A WILDLIFE rehabilitator has been evicted from an unauthorised rescue centre in Henley Brook with allegations some of the animals found there were in a shocking condition.
WA Police said they were called about 9.30am on January 12 to a property on Starflower Road, by a court bailiff who had been tasked with evicting squatters from a disused house.
A police spokeswoman said the property was being used to run an unauthorised rescue centre for a wide variety of domestic and native wildlife.
“A number of animal welfare workers from various shelters and charities were in the process of dealing with hundreds of animals left at the property,’’ she said.
“Hundreds of animals were being kept in disgusting conditions, many of which were injured and dying, dehydrated and emaciated.
“Some of the animals were endangered native species.’’
She said the house was also in a very bad condition, covered in animal faeces, with rodents and cockroaches everywhere.
“The house and sheds are not fit for human, or animal, habitation.
“Department of Biodiversity, Conservation and Attractions (DBCA) wildlife officers took control of the scene and coordinated with the various rescue organisations and vets to rehouse, treat and euthanise the animals as required.
“A woman in her 50s was arrested and interviewed by police.
“Her firearm, licence and ammunition were seized.
“The woman was released pending further investigation.’’

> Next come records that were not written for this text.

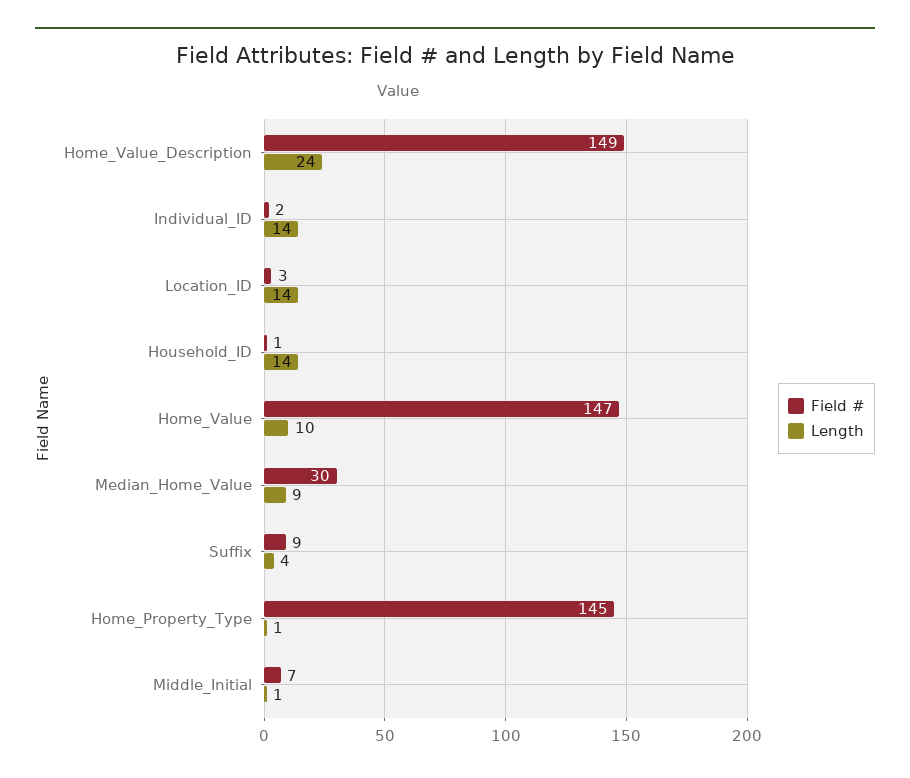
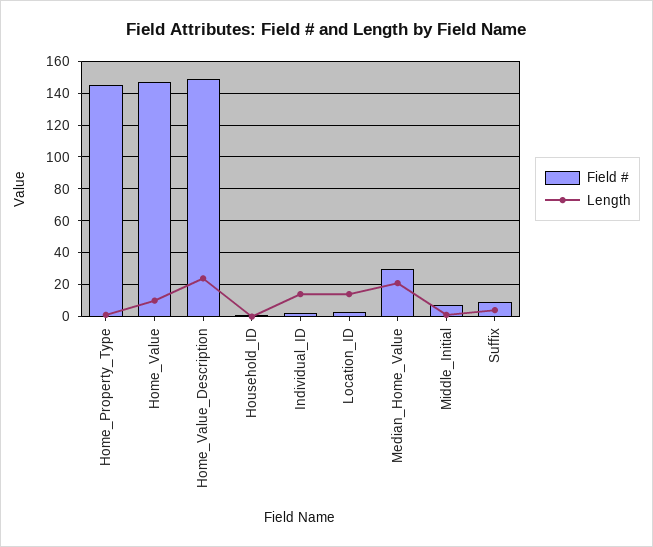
Length, Household_ID: 14 -> 0
Length, Median_Home_Value: 9 -> 20

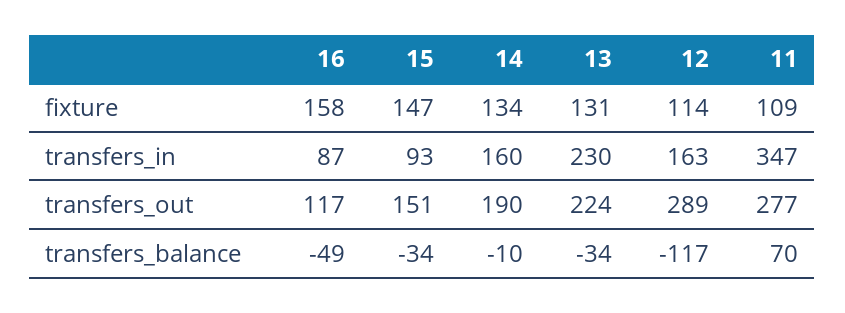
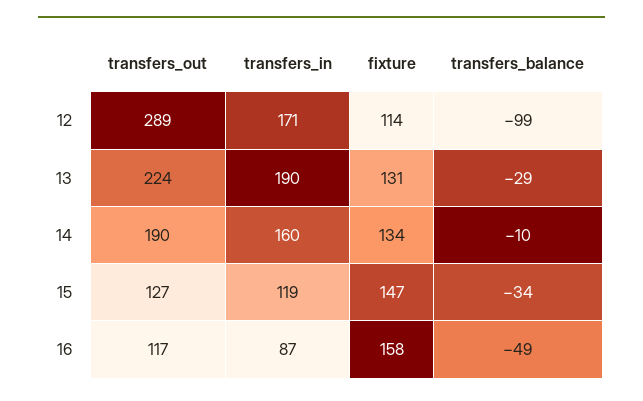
11, fixture: 109 -> none
15, transfers_in: 93 -> 119
13, transfers_in: 230 -> 190
12, transfers_in: 163 -> 171
11, transfers_in: 347 -> none
15, transfers_out: 151 -> 127
11, transfers_out: 277 -> none
13, transfers_balance: -34 -> -29
12, transfers_balance: -117 -> -99
11, transfers_balance: 70 -> none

City of Swan deputy mayor Ian Johnson said the city had been working with the property owners and tenants to stop the use of the premises as the property was not approved to be used as an animal establishment.

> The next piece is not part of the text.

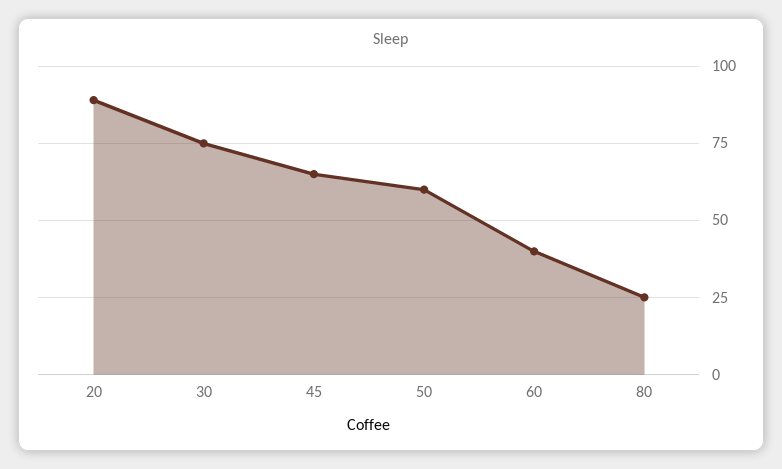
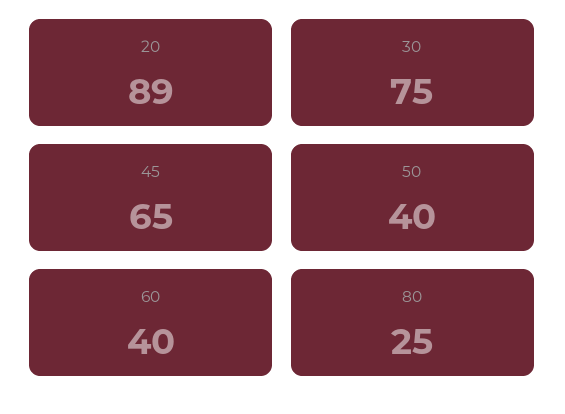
50: 60 -> 40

“City officers attended the property last Friday and impounded two dogs which were at the property without consent,’’ he said.
“The dogs were taken to the city’s animal management facility and have since been claimed by their owner.’’

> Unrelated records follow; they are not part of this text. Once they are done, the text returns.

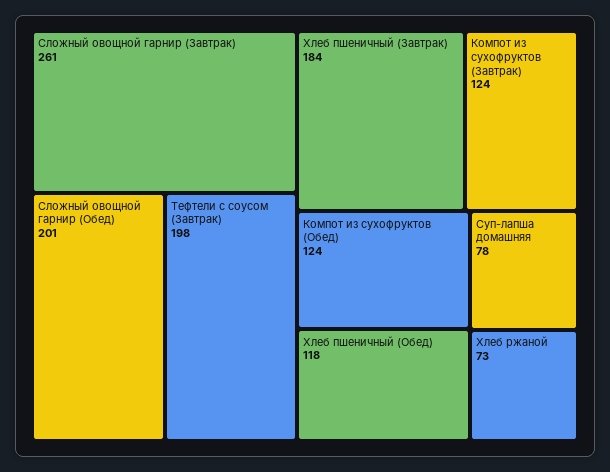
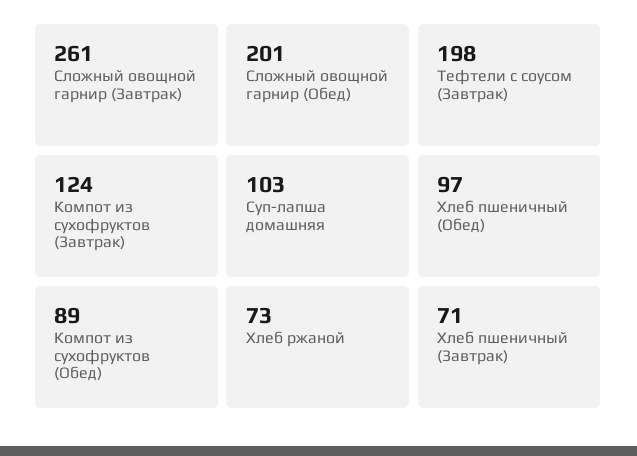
Хлеб пшеничный (Завтрак): 184 -> 71
Компот из сухофруктов (Обед): 124 -> 89
Хлеб пшеничный (Обед): 118 -> 97
Суп-лапша домашняя: 78 -> 103

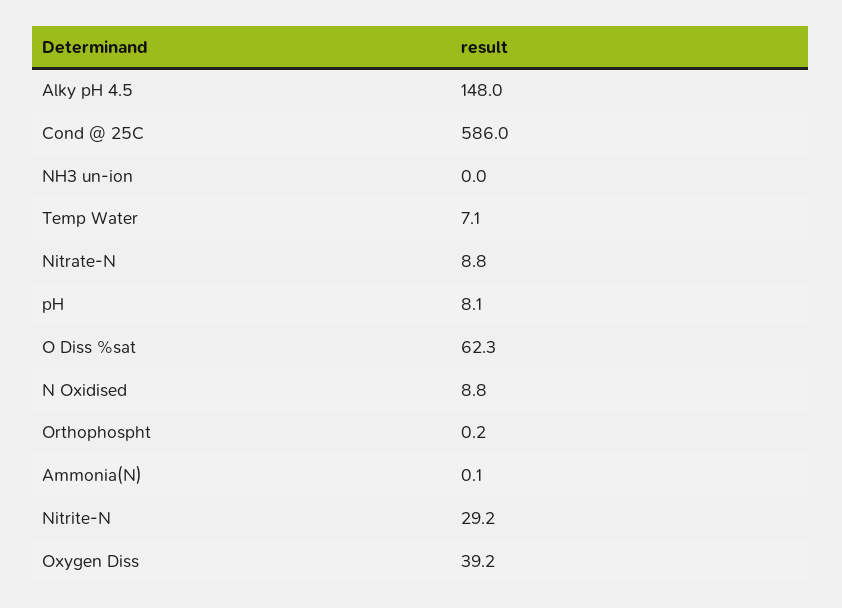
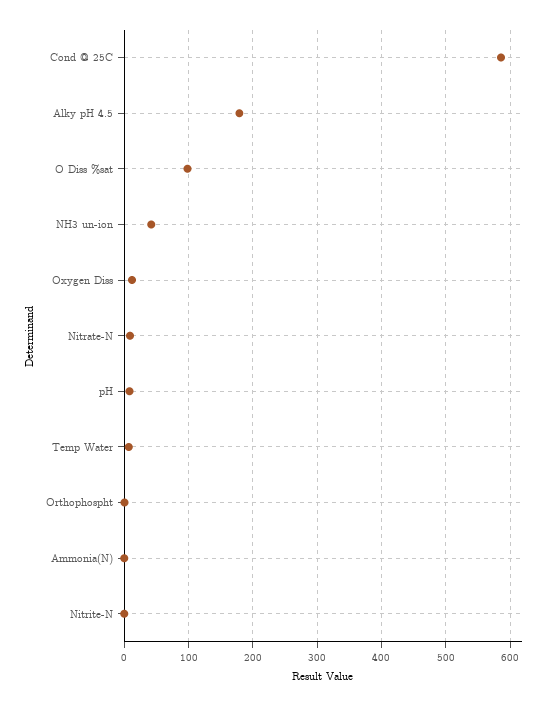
Alky pH 4.5: 148 -> 180
NH3 un-ion: 0 -> 40
O Diss %sat: 62.3 -> 100
N Oxidised: 8.8 -> none
Nitrite-N: 29.2 -> 0
Oxygen Diss: 39.2 -> 10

When Echo News asked DBCA if the wildlife rehabilitator was the holder of a fauna possessing (other purposes) licence a spokeswoman said the department was aware of the Henley Brook incident but unable to provide any comment as it was an ongoing investigation and that DBCA did not comment on licence status.
DBCA’s fact sheet on wildlife rehabilitation said a modified penalty of $2500 by way of infringement or a penalty of between $50,000 and $500,000 depending on the status of the fauna and if the matter was taken to court may apply to possessing native fauna without a licence unless otherwise authorised.
Echo News also asked DBCA what powers it had to intervene if wildlife was not fed or housed in an acceptable standard and she said the Department of Primary Industries and Regional Development was custodian of the Animal Welfare Act 2002, which was enforced by the RSPCA.